For this exercise, return exactly the lines of the material below that begin at the one with "Towards a Helping Strategy" and stop after the one with "Minimizing Stress through Preparation".

DATA SUPPLIED
==============================

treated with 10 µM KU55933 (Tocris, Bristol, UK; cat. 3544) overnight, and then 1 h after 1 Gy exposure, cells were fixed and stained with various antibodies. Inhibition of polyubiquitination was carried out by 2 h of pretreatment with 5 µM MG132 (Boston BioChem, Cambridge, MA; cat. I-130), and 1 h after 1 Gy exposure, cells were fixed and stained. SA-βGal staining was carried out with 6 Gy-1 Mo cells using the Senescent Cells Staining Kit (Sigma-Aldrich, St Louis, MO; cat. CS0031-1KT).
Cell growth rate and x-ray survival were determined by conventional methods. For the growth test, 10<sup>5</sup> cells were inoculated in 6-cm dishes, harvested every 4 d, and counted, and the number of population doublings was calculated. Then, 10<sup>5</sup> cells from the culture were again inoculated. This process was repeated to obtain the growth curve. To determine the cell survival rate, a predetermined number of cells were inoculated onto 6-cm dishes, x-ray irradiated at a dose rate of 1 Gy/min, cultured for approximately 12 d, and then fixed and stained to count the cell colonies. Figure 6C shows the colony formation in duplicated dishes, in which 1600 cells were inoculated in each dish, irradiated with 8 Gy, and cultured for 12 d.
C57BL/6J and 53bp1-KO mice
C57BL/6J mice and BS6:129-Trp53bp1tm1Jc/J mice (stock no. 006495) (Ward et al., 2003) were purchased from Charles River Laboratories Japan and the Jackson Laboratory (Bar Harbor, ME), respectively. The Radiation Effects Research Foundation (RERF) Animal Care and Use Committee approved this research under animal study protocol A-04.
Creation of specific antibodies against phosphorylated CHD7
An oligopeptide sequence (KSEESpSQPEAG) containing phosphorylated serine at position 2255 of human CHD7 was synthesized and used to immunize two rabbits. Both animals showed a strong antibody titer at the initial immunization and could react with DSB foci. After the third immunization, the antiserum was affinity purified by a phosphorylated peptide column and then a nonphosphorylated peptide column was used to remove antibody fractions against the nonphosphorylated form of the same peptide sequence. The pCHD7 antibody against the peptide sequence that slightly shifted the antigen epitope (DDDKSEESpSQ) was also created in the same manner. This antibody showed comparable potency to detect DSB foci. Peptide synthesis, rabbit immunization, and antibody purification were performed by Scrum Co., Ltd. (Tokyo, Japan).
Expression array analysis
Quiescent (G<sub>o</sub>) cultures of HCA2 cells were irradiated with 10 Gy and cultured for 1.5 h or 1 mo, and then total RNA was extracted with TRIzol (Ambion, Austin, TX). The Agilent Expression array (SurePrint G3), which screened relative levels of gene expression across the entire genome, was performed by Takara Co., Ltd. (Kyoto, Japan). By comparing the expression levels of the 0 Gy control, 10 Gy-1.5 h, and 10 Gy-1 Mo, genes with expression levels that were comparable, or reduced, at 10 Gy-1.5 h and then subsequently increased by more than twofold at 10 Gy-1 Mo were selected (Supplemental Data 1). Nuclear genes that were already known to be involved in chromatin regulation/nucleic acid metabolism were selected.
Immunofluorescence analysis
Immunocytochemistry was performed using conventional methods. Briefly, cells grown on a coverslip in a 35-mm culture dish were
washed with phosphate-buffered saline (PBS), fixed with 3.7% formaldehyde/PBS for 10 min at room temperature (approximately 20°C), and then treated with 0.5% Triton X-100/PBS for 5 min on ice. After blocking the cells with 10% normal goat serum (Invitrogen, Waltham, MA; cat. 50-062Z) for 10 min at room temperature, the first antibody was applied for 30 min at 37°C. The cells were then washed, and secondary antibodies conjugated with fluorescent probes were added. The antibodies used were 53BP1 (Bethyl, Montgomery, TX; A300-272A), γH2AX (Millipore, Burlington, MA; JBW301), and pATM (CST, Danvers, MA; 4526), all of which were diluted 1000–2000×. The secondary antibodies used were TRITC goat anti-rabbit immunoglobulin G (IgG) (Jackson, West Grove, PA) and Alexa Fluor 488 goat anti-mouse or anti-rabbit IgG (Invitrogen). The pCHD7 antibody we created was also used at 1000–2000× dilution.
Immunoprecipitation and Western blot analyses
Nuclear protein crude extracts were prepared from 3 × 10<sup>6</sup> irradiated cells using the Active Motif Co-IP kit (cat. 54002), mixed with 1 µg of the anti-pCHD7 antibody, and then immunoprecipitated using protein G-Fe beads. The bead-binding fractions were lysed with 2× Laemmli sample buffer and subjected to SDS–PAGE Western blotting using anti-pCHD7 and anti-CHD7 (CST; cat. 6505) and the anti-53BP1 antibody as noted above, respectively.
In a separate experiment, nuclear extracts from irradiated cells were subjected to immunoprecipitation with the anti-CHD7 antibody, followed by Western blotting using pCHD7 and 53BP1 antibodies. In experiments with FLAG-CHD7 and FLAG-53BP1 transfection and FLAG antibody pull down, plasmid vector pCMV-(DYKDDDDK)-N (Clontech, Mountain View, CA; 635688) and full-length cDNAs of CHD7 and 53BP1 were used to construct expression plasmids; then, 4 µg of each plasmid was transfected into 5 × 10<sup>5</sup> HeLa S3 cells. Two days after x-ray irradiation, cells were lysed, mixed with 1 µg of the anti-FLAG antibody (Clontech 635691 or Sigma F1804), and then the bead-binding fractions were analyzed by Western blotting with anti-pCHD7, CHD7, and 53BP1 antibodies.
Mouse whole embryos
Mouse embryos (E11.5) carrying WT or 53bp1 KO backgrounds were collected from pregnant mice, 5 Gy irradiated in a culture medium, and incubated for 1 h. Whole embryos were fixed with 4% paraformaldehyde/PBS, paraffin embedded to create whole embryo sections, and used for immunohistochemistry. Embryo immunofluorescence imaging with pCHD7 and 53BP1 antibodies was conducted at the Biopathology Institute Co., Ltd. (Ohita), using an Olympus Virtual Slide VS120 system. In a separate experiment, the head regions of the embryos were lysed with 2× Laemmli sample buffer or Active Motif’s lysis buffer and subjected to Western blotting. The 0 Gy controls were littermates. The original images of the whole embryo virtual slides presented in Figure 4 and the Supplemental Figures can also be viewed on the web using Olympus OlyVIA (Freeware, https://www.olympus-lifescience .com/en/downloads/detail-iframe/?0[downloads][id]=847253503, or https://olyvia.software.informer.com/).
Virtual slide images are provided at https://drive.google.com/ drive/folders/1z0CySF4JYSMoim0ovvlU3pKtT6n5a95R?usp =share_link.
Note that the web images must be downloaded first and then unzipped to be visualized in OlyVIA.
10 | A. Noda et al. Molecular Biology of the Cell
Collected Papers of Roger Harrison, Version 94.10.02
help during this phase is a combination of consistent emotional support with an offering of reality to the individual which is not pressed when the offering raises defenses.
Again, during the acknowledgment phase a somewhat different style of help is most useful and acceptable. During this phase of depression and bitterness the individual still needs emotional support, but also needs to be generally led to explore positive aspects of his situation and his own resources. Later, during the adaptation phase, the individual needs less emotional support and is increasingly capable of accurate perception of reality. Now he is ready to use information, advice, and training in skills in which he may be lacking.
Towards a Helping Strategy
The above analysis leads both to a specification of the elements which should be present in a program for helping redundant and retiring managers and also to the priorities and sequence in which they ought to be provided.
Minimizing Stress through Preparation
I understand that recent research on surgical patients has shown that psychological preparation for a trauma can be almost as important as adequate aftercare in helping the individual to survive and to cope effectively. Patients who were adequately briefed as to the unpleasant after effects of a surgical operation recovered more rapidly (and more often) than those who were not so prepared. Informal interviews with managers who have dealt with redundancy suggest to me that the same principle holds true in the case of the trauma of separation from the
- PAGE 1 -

==============================

EXPECTED ANSWER
Towards a Helping Strategy
The above analysis leads both to a specification of the elements which should be present in a program for helping redundant and retiring managers and also to the priorities and sequence in which they ought to be provided.
Minimizing Stress through Preparation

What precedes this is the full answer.